## Problem to solve
The line containing "Work through this" marks the end: output every line of the data up to it, and that line too, exactly as written.

## Dataset items
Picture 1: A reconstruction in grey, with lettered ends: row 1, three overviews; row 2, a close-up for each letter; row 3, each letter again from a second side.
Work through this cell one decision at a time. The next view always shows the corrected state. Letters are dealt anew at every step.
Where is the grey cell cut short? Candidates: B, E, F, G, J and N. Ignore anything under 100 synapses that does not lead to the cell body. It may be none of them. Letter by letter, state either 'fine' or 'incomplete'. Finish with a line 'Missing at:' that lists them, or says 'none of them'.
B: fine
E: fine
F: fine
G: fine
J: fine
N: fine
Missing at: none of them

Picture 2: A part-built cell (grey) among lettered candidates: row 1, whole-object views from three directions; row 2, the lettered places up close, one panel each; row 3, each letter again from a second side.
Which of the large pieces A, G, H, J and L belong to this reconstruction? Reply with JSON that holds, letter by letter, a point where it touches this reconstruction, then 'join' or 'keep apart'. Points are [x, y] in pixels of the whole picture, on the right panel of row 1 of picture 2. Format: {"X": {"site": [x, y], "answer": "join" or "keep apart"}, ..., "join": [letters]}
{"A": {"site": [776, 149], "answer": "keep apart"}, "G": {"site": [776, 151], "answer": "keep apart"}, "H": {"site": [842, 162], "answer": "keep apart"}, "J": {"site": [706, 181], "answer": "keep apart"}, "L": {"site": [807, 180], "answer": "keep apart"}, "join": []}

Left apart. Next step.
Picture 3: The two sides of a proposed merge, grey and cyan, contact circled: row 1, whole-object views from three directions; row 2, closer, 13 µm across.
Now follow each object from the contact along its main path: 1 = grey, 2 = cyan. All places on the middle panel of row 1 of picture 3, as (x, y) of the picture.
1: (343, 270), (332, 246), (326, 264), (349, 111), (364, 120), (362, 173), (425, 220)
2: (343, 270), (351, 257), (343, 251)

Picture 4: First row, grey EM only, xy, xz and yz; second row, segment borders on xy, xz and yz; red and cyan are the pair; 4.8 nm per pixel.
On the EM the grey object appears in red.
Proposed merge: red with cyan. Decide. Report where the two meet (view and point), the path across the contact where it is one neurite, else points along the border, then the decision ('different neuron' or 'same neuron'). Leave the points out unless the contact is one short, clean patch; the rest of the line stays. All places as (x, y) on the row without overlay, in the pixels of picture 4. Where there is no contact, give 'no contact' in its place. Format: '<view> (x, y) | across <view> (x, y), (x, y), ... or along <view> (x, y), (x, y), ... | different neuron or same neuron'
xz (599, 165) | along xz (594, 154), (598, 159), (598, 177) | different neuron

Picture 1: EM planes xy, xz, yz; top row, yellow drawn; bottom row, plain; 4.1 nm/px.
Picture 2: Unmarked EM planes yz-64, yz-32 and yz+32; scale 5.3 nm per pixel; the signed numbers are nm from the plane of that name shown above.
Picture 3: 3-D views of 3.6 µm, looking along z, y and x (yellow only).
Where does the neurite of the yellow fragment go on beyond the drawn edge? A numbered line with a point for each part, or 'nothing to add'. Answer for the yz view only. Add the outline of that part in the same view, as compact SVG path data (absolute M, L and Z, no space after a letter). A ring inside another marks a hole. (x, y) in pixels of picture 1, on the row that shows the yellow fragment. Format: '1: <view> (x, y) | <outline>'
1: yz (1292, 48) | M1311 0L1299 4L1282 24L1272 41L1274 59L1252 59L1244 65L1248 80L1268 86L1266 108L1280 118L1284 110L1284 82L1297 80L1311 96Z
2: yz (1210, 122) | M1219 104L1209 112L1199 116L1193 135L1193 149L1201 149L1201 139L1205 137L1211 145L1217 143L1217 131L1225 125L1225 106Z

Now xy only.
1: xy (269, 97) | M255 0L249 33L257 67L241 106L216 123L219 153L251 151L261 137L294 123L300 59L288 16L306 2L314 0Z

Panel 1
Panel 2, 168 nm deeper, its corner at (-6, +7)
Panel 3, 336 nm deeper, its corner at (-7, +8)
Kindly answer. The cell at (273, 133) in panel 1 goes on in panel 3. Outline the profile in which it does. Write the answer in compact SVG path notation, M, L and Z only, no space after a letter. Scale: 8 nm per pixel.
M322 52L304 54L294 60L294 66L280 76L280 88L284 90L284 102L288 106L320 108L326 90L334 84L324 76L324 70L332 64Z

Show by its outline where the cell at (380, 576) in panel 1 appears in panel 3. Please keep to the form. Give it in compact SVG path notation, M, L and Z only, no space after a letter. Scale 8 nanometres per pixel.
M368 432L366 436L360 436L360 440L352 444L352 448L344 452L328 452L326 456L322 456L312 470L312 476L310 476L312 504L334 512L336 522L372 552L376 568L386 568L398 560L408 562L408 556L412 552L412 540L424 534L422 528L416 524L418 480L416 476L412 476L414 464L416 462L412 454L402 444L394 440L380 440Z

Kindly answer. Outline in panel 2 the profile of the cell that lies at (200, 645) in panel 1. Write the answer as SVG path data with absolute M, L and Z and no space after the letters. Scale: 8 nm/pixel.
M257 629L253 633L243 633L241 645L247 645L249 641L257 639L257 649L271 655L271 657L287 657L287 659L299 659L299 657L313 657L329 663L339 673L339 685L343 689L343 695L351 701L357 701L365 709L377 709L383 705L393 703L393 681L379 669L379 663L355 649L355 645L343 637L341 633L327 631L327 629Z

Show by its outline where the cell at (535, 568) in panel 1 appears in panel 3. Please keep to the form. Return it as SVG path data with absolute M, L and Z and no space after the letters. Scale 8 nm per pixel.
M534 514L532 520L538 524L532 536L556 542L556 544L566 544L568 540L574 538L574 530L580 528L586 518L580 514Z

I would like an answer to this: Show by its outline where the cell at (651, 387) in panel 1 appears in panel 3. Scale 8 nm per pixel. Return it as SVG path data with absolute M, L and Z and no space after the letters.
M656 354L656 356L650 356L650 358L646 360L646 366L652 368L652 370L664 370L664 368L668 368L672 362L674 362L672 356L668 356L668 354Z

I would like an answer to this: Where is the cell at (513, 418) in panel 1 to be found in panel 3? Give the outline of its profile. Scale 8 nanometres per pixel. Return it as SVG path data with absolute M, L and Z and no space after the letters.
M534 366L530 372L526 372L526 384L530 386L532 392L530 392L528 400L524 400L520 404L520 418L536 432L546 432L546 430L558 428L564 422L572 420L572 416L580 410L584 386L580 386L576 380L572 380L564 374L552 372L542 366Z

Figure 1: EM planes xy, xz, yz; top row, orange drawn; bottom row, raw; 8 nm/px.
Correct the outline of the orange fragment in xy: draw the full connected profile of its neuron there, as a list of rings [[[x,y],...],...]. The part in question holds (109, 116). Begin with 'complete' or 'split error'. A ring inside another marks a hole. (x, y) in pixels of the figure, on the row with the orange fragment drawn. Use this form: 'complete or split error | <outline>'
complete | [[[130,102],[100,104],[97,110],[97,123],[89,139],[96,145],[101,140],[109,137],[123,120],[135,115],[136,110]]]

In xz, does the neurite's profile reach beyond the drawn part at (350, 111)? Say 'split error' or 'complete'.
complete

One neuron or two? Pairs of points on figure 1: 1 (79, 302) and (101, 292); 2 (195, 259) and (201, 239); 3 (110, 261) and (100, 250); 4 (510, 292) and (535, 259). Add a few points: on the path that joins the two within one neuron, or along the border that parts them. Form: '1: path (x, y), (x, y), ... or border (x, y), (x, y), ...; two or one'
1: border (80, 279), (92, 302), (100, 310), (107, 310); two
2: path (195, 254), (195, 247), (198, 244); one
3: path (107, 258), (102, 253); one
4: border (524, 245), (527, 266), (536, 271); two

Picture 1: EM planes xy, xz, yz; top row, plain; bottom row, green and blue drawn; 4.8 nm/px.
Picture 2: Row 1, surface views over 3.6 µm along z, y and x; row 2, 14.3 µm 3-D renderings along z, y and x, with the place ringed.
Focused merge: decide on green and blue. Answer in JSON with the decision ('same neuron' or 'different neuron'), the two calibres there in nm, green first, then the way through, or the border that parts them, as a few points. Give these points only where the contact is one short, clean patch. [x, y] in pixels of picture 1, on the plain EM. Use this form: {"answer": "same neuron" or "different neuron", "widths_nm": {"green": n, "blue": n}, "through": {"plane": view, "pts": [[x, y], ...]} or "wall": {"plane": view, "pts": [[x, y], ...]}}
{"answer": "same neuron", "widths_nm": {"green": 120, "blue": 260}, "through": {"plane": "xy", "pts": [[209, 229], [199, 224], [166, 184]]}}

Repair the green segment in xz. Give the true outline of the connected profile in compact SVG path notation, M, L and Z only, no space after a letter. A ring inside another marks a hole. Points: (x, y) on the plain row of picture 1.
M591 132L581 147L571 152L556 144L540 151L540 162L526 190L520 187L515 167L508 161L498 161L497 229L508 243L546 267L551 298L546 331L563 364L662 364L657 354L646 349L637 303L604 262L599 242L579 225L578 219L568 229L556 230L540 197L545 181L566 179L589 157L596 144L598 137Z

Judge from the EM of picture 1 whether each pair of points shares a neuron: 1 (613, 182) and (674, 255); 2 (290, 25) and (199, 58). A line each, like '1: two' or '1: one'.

## Response to this exercise
Picture 1: A reconstruction in grey, with lettered ends: row 1, three overviews; row 2, a close-up for each letter; row 3, each letter again from a second side.
Work through this cell one decision at a time. The next view always shows the corrected state. Letters are dealt anew at every step.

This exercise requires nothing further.